Ainda no início da atual pandemia, o Conselho Nacional de Justiça (CNJ) emitiu a Recomendação nº 63 (31/03/2020), assinada pelo Ministro Dias Toffoli, que traz orientações aos juízes e tribunais para a condução dos processos de recuperação judicial durante a crise pandêmica.
Dentre as medidas sugeridas encontram-se (i) a prorrogação do prazo de duração do período de blindagem (stay period), (ii) a autorização para que as empresas apresentem propostas modificativas a eventual plano de recuperação judicial já aprovado e (iii) o impedimento da realização de atos executivos de natureza patrimonial em desfavor das empresas em recuperação.
Contudo, essas recomendações têm sido veementemente rejeitadas na Justiça paulista, por serem emanadas de órgão que não possui função jurisdicional[1] e por violarem a independência jurídica dos magistrados, pressupondo que eles não reuniriam capacidade e responsabilidade para decidirem segundo as disposições da própria Lei de Recuperação Judicial.

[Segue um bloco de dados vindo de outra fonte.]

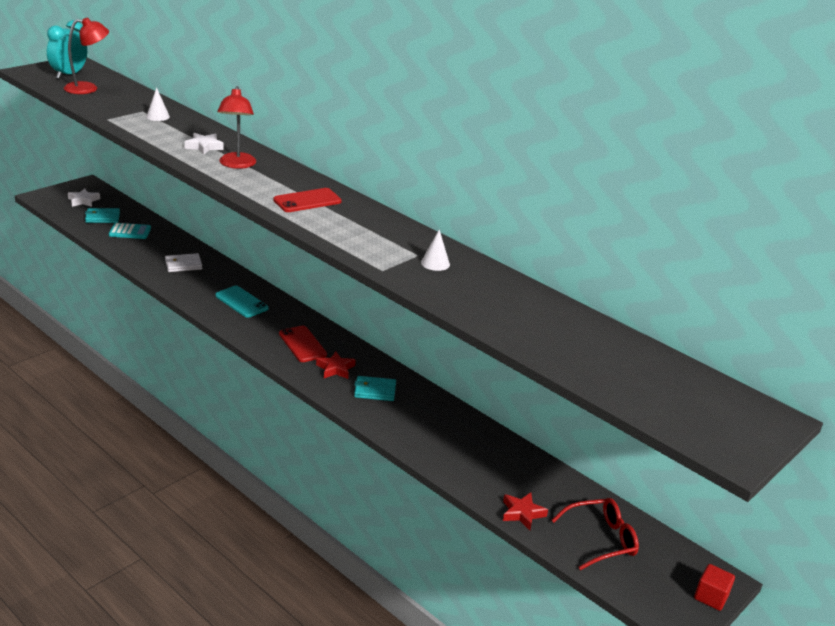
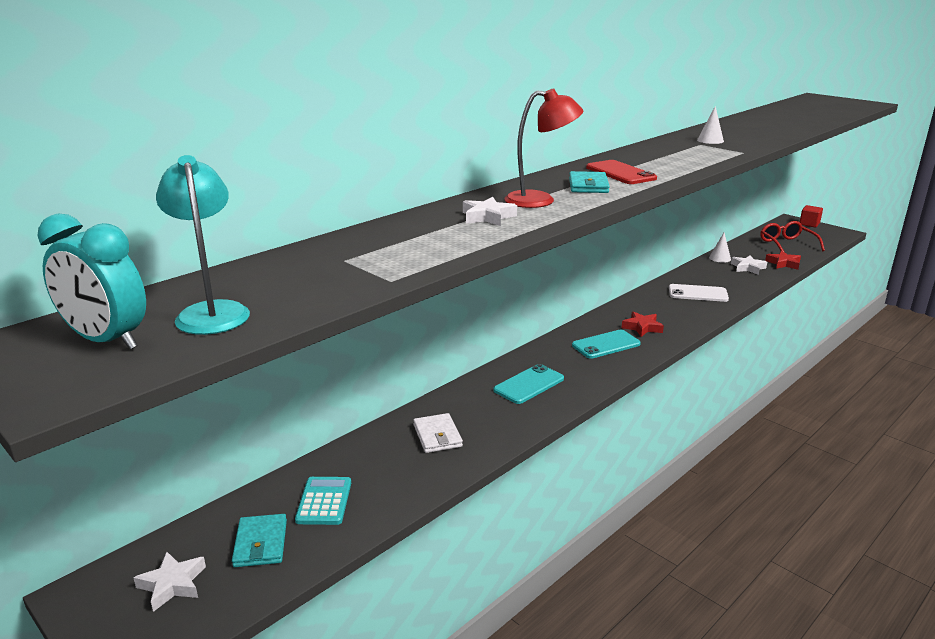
camera: 85 degrees left, 5 degrees down
(88, 88) = (212, 312): red lamp -> turquoise lamp
(158, 116) = (370, 248): white cone -> white cone (719, 258)
(302, 344) = (606, 344): red phone -> turquoise phone
(375, 391) = (667, 310): turquoise wallet -> turquoise wallet (588, 186)
(417, 419) = (698, 293): none -> white phone
(501, 476) = (748, 268): none -> white star

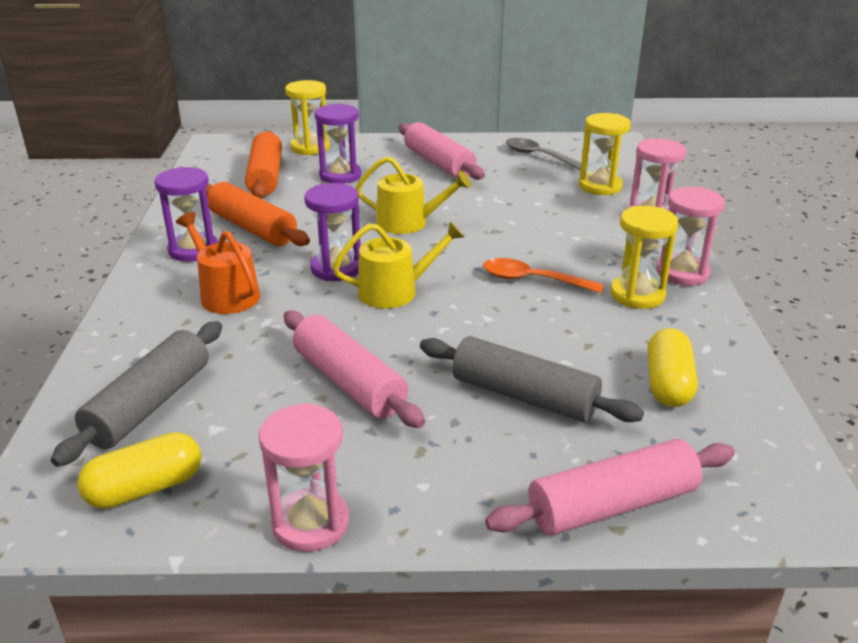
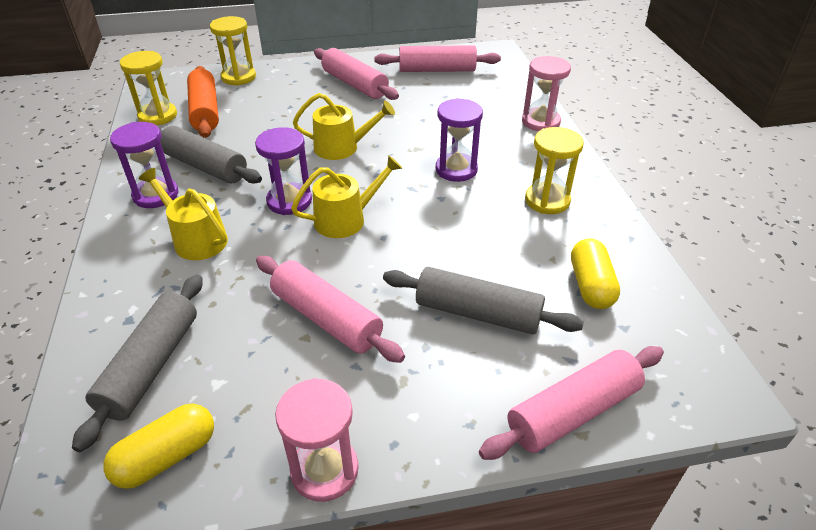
camera: 10 degrees left, 10 degrees up
(226, 294) = (196, 239): orange watering can -> yellow watering can
(253, 228) = (205, 166): orange rolling pin -> grey rolling pin
(340, 175) = (271, 104): purple hourglass -> purple hourglass (456, 169)
(532, 280) = (459, 195): orange spoon -> none
(538, 156) = (437, 70): grey spoon -> pink rolling pin
(600, 186) = (493, 96): yellow hourglass -> yellow hourglass (158, 116)
(682, 273) = (578, 175): pink hourglass -> none

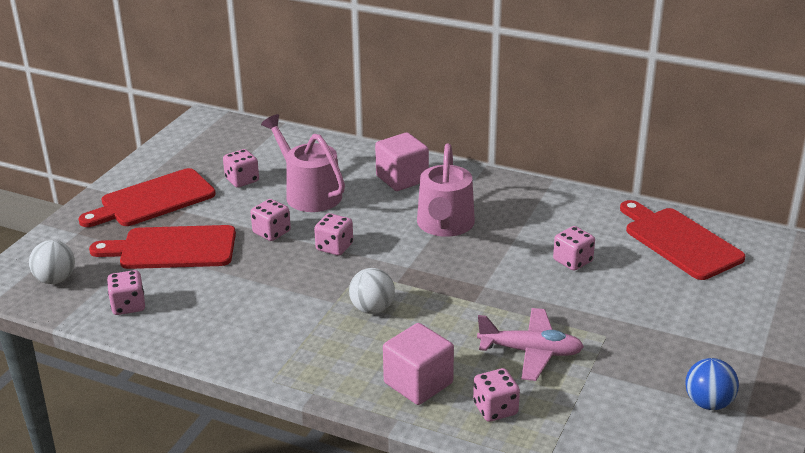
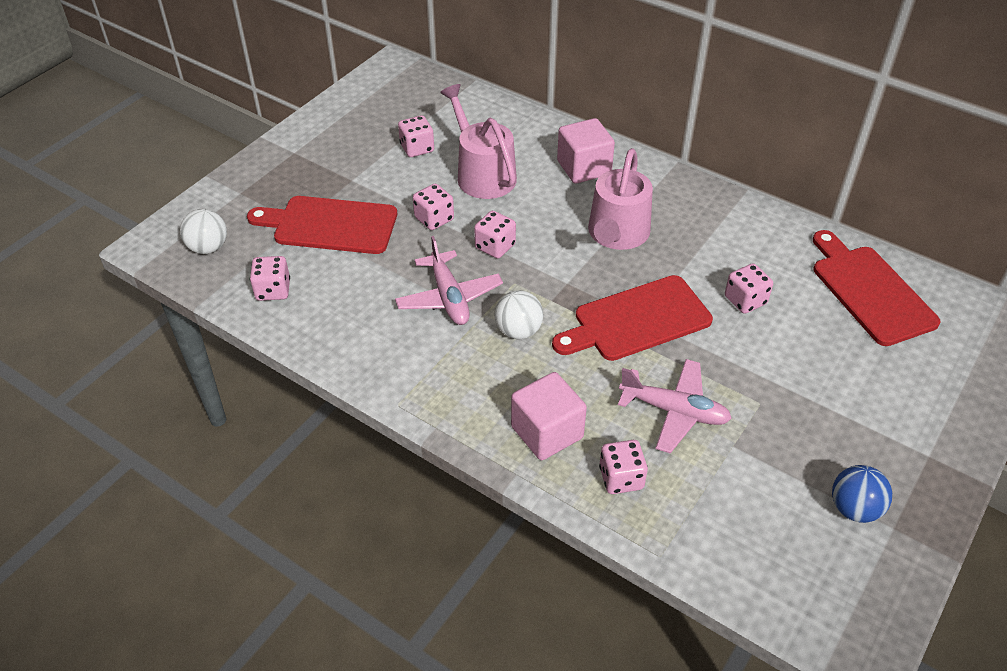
camera: 10 degrees right, 15 degrees up
(153, 200) = (322, 161): red cutting board -> red cutting board (636, 320)
(300, 291) = (449, 297): none -> pink plane

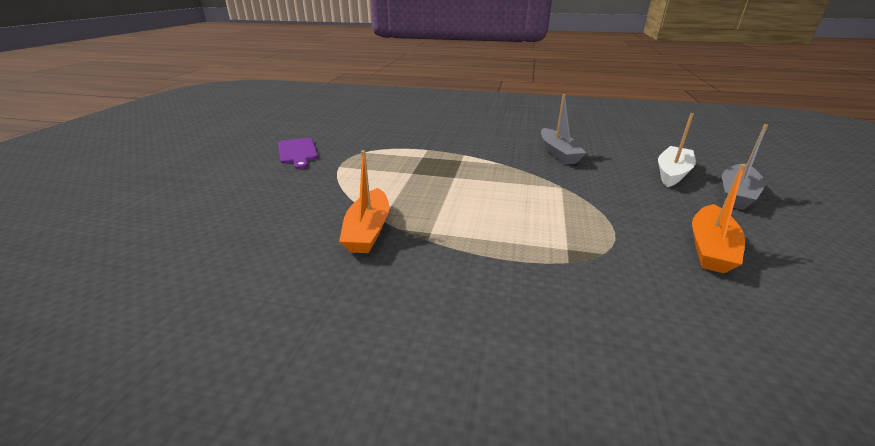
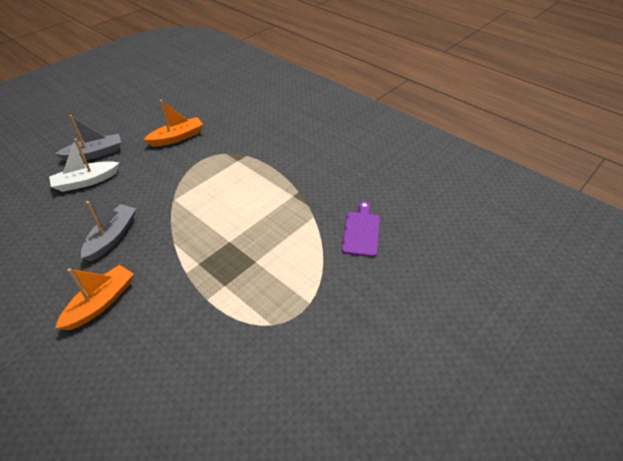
camera: 150 degrees left, 15 degrees up
(298, 152) = (340, 359): purple cutting board -> purple cutting board (361, 232)
(368, 230) = (326, 210): orange boat -> orange boat (101, 303)

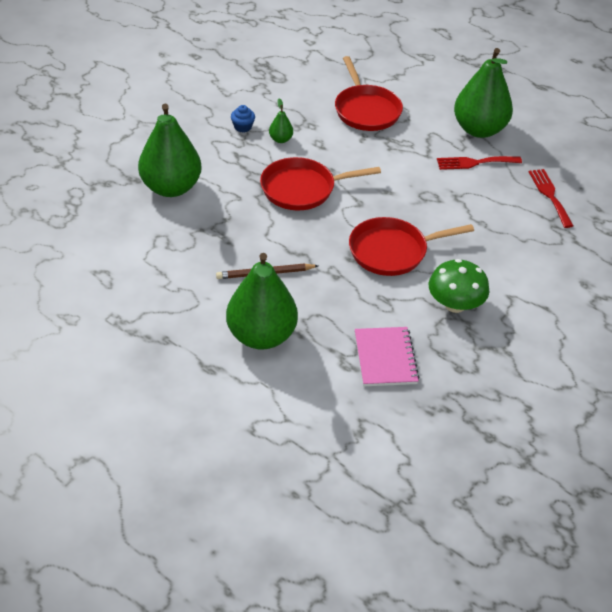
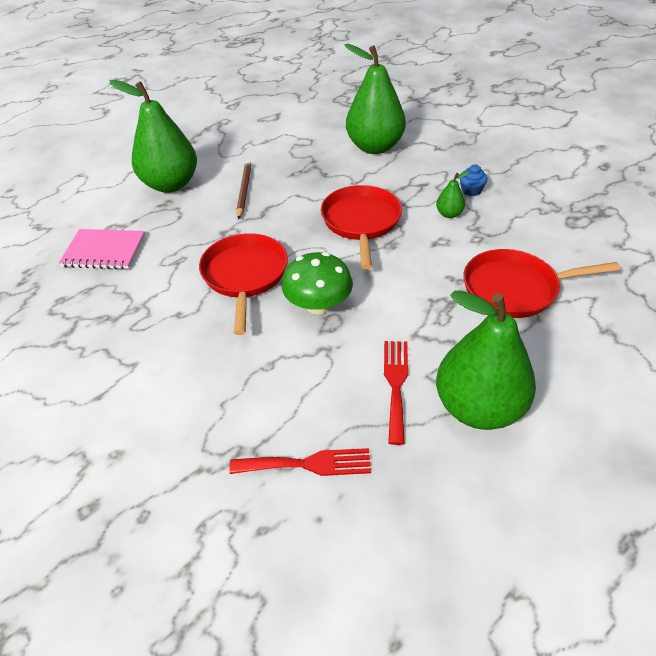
camera: 105 degrees right, 0 degrees up
(455, 304) = (145, 312): green mushroom -> green mushroom (318, 305)

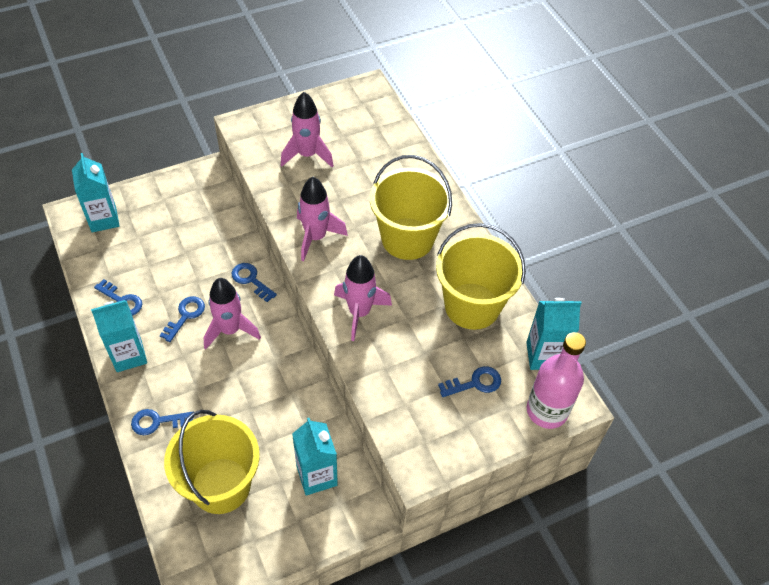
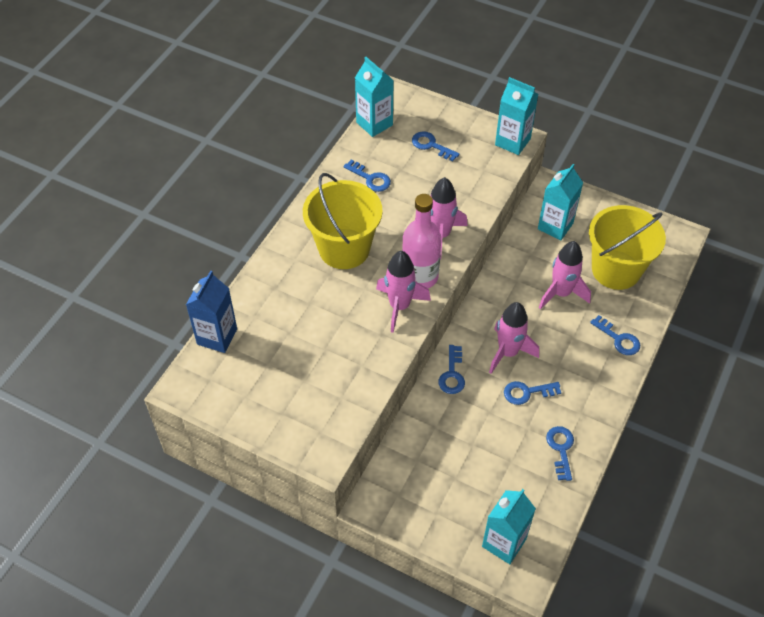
camera: 125 degrees left, 0 degrees up
(129, 355) = (595, 401): turquoise carton -> turquoise carton (512, 142)
(307, 155) = (316, 375): pink rocket -> pink rocket (561, 293)
(394, 123) = (217, 336): none -> blue carton
(472, 306) = (370, 178): yellow bucket -> blue key
(547, 411) = (415, 104): pink bottle -> pink bottle (420, 276)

Daí duvidosa constitucionalidade do ato.
Ainda mais relevante é a preocupação com a tentativa de ingerência do CNJ no cumprimento dos planos de recuperação judicial em ilegal sobreposição à autonomia dos credores.
De fato, uma coisa é sugerir a realização de assembleias de forma virtual – tema pertinente abordado em artigo anterior – outra coisa é estimular que o Judiciário interfira em deliberações de competência exclusiva dos credores, que, reunidos nessas assembleias, formalizam com a empresa em recuperação o seu plano de soerguimento, produzindo um negócio jurídico perfeito.
Importante frisar que essa concepção de soberania do veredito dos credores não caracteriza mero ponto de vista ideológico, mas sim um princípio extraído da Lei, que confere ao juiz o poder de examinar os aspectos jurídicos do plano de recuperação judicial e não suas condições propriamente ditas.
Exatamente sob esse fundamento, o juiz Paulo Furtado de Oliveira Filho, da 2ª Vara de Falências e Recuperações Judiciais da capital, ao analisar pedido de adiamento de pagamentos por uma empresa em recuperação asseverou que “A permissão para a prorrogação ou suspensão dos prazos previstos em planos de recuperação judicial é de exclusiva competência da assembleia-geral de credores, dotada de autonomia, não competindo ao Poder Judiciário, dotado de soberania, alterar negócio jurídico perfeito, acabado e chancelado na forma da legislação infraconstitucional e com respaldo na Constituição.” (processo nº 0038328-39.2013.8.26.0100).
Na mesma direção foi a declaração do desembargador Manoel Pereira Calças, da 1ª Câmara de Direito Empresarial do Tribunal de Justiça de São Paulo, ao julgar um pedido de terceira prorrogação do stay period: “(compete) exclusivamente aos juízes interpretar as leis e, com independência jurídica, nos termos da Constituição Federal, reconhecer as situações fáticas que se enquadram nas hipóteses legais de casos fortuitos ou de força maior, tal qual ocorre com a pandemia da Covid-19.” (agravo nº 2076263-44.2020.8.26.0000).
Portanto, não está se falando em intransigência absoluta; todos os pedidos submetidos pelas empresas em recuperação podem e devem ser apreciados pelo juízo competente, avaliando-se caso a caso, com ponderação e razoabilidade, de modo a evitar aproveitamento ou abuso de quaisquer das partes.
Requerimentos como a suspensão de pagamentos e o adiamento de assembleias devem passar pelo crivo dos credores, e estes, a seu turno, deverão sopesar a melhor alternativa, levando em consideração se eventual decretação de falência representará na prática a melhor saída.
Nesse momento, também é importante assídua atuação do administrador judicial, fornecendo subsídios para análise da real situação financeira da empresa em recuperação, para que seja possível concluir se o contexto efetivamente possui relação com as medidas sanitárias implementadas para conter o alastramento do vírus.
Por isso, concordamos que o Judiciário está apto a decidir com equilíbrio, dentro da legalidade e com a participação efetiva dos credores, não podendo se valer de forma indiscriminada da Recomendação em exame, a qual, como explicado, carece de força normativa a vincular decisões judiciais.
[1] Para o Supremo Tribunal Federal, as competências do Conselho Nacional de Justiça são exclusivamente de ordem administrativa, financeira e disciplinar da magistratura (ADI 3.367/DF).